Physiological studies of this strain have reported that it tolerates NaCl concentrations of 100 mM. In this study, the NH3 tolerant consortia were able to grow and maintain constant methanogenic activity at 400 mM NaCl, a characteristic that favours their use for fishery waste treatment at high salt concentrations (Aloui et al. 2009, Chen et al. 2018, He et al. 2017). Because salinity has been reported to deteriorate removal performance, activated sludge characteristics, and change microbial community in anaerobic reactors (Chen et al., 2017; He et al., 2017).
We identified a strong relationship between reactor performance and abundance of Methanosarcina cells. Until day 398 (750 FAN mg/L; 6000 TAN mg/L), highly active Methanosarcina cells were identified in large multicellular structures (clusters). Calli et al. (2005) found an abundance of Methanosarcina species at high ammonia concentrations (160–747 mg).
The experimental bioreactor showed constant low values of ammonia in the output effluent after an ammonia shock when compared to the control bioreactor. Similar results have been previously reported (Dai et al. 2016). The 16S rDNA profile of archaea and bacteria obtained by PCR-DGGE shifted at OTU (Operational Taxonomic Units) composition, confirming that an acetoclastic methanogenesis dominated acetate utilization in the bioreactor. Galagan et al. (2002) described the metabolic and physiological diversity of Methanosarcina acetivorans, suggesting that the formation of multicellular structures (cell envelope and extracellular matrix) is an adaptation to stress and likely plays an important role in the ability of Methanosarcina to colonise diverse environments.

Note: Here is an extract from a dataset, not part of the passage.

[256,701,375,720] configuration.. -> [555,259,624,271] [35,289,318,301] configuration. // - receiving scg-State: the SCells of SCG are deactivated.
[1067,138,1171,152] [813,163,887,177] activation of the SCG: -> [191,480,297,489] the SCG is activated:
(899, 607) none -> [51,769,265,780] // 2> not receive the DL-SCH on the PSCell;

This species metabolises a broad spectrum of carbon compounds into methane, a process controlled by different methanogenesis genes. Individual copies of the duplicated genes may display differential regulation and kinetic properties, allowing the species to change between substrates, consistent with the reported plasticity that Methanosarcina species show in nature (Angelidaki et al. 2011), an important characteristic that allows the community to tolerate stress. High bacterial biodiversity was observed in the communities, but we did not find significant differences between these communities. This idea has been expressed before in studies on stability in an anaerobic bioreactor (Fernández et al. 2000), where bacteria were found in the biofilm, even under stress. Nevertheless, according to our results, when the communities were exposed to changing conditions, the bacterial activity was modified, and archaea did not exhibit significant differences in abundance.

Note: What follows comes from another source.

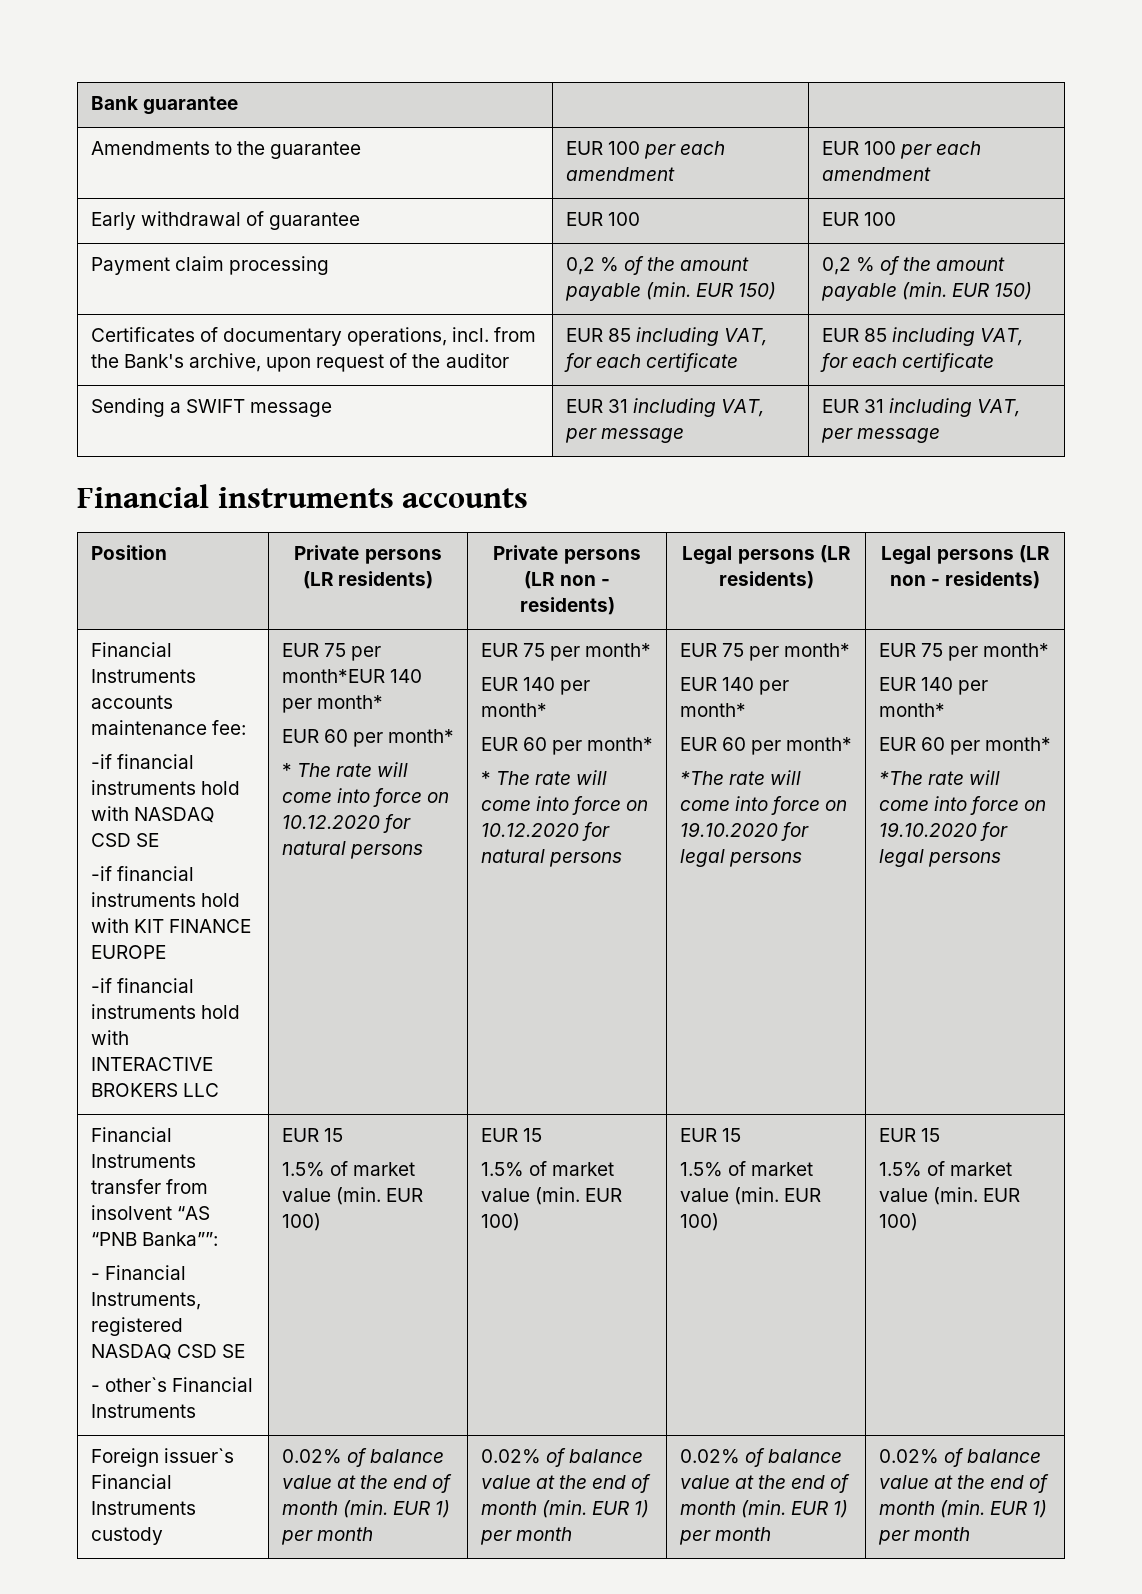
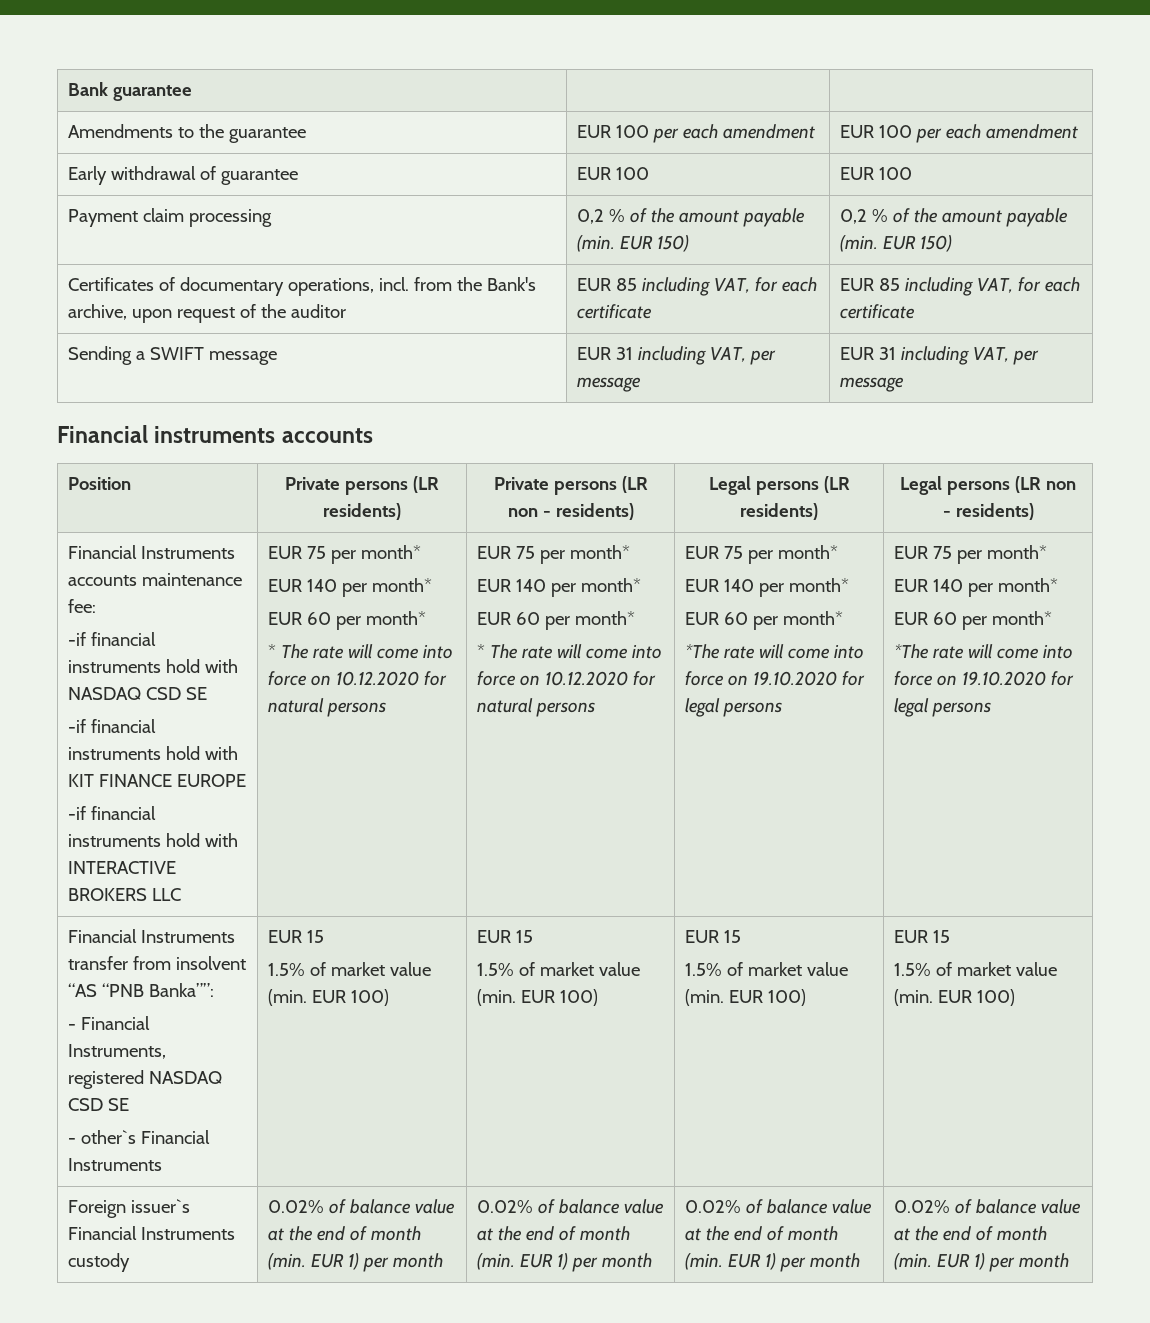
[281,669,385,683] month*EUR -> [361,545,422,559] [268,579,303,592] month* // EUR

Our coastal zone is characterized by high primary productivity favoured by wind predominance and marine oceanographic current system in the South Eastern Pacific Ocean, that produce constant upwelling and for decades or centuries had been registered major fish strandings (Hernandez-Miranda et al. 2010, 2012, 2017). It is probable that an unknown endemic rich microbial ammonia methanogenic (bacteria and archaea) community potentially had evolved associated both sea water column and sediments because high protein content product of strandings. This potential microbial community sampled from effluent industrial fishery was used in the bioreactor and bioaugmented in the treatment bioreactor and our objective was characterized archaea components.